— PROBLEM —
Look through the data below. Show each line where the string "Statistics" occurs.

— EXERCISE INPUT —
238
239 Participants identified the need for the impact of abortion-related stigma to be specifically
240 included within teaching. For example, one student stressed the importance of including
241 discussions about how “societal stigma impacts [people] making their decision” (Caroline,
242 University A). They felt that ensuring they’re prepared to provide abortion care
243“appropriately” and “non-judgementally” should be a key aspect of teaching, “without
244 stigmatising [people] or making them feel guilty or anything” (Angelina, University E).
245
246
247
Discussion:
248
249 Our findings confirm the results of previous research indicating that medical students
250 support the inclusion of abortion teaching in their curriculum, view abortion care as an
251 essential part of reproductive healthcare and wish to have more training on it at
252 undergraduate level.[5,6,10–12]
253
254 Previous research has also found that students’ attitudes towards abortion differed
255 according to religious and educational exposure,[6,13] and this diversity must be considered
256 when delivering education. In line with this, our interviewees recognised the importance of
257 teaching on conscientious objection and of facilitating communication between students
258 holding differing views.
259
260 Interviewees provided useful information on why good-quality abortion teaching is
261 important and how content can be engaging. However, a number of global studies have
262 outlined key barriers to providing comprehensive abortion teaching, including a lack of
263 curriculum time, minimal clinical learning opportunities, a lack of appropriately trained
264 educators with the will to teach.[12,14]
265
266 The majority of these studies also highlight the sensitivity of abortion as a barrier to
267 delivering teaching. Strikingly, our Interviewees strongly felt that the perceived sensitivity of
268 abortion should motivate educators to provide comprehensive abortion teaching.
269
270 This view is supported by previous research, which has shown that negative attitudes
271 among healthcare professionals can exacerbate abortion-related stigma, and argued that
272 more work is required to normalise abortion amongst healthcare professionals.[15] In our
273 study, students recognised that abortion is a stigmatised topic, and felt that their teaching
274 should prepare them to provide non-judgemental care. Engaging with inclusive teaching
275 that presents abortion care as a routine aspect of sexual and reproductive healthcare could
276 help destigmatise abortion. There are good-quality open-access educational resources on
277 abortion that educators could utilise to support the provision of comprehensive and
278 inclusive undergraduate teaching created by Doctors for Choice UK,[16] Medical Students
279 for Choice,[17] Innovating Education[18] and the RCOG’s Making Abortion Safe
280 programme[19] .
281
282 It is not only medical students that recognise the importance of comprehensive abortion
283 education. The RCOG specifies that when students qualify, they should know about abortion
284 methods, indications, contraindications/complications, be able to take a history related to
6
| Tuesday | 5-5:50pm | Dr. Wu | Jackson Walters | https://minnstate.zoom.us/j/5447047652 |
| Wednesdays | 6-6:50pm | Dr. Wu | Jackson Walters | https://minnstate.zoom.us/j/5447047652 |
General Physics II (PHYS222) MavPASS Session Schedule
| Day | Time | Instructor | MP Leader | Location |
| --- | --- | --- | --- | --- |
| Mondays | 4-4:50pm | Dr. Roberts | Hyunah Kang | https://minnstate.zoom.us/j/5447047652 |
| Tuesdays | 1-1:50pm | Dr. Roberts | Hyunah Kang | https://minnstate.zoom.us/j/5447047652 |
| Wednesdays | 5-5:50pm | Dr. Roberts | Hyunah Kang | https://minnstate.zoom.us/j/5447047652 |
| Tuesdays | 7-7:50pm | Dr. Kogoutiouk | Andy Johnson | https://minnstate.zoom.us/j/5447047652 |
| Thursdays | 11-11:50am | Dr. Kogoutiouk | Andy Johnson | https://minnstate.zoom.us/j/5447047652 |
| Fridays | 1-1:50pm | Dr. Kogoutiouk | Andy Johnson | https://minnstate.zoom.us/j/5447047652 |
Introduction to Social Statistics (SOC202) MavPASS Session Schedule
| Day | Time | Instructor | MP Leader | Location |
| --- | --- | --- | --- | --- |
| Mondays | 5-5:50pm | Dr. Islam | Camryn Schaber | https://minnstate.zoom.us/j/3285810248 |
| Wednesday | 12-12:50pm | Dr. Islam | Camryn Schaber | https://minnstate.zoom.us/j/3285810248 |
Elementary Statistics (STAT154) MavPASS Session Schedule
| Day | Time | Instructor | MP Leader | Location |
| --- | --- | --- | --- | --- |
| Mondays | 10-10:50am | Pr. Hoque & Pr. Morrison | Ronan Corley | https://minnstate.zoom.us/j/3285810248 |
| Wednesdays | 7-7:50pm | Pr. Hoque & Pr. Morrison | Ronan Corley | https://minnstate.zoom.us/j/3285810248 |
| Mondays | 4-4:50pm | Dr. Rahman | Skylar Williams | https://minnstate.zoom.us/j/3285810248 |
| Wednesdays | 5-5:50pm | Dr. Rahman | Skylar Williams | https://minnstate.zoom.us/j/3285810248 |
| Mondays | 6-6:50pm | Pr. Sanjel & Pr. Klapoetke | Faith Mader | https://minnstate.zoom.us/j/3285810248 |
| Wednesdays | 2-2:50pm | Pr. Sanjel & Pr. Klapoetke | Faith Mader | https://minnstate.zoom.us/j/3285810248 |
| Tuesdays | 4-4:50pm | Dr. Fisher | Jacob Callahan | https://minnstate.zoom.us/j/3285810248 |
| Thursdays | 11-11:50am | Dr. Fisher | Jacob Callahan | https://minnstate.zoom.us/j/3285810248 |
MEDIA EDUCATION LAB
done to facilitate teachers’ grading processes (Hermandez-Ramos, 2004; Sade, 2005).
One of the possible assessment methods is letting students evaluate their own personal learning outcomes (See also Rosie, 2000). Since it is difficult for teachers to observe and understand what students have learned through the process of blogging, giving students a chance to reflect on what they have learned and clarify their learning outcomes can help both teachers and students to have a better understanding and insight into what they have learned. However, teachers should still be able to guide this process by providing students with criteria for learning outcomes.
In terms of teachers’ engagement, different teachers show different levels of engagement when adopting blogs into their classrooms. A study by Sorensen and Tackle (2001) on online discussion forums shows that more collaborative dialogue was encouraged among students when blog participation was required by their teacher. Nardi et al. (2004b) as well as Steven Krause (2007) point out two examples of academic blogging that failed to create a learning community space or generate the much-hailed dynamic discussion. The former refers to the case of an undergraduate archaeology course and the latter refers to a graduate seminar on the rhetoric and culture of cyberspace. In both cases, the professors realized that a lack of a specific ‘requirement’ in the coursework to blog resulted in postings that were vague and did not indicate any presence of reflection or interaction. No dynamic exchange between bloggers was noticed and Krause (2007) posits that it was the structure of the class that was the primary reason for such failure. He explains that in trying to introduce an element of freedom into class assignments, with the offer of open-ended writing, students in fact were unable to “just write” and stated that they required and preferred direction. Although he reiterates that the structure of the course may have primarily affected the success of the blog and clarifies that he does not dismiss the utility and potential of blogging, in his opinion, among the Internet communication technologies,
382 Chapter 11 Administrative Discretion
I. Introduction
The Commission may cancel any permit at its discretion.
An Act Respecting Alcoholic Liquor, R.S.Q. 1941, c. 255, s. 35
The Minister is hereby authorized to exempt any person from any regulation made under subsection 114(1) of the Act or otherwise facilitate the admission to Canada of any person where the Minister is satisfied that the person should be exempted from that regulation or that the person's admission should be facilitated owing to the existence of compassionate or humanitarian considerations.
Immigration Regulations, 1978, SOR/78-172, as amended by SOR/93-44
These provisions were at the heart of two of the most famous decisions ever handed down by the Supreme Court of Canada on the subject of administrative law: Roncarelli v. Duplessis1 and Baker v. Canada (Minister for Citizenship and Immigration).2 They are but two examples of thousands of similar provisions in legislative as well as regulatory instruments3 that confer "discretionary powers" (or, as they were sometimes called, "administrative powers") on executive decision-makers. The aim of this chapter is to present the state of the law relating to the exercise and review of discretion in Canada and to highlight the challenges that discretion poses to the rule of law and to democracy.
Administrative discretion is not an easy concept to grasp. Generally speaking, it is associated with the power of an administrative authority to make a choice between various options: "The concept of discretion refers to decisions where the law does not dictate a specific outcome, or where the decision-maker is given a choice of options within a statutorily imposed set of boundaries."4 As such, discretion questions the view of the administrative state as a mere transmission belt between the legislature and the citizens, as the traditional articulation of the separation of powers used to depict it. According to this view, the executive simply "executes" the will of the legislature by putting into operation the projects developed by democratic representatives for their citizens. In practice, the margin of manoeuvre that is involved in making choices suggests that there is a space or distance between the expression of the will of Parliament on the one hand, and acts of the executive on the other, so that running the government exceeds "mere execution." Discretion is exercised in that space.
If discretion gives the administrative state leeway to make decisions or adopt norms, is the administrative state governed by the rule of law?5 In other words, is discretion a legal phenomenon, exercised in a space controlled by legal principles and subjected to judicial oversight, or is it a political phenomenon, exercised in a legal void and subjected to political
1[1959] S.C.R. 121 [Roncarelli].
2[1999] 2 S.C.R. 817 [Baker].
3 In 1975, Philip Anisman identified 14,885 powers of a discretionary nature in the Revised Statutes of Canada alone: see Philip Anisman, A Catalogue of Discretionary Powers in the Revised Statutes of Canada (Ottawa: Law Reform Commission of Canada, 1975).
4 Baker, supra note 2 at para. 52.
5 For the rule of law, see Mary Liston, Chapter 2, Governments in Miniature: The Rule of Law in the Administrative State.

— SOLUTION —
Introduction to Social Statistics (SOC202) MavPASS Session Schedule
Elementary Statistics (STAT154) MavPASS Session Schedule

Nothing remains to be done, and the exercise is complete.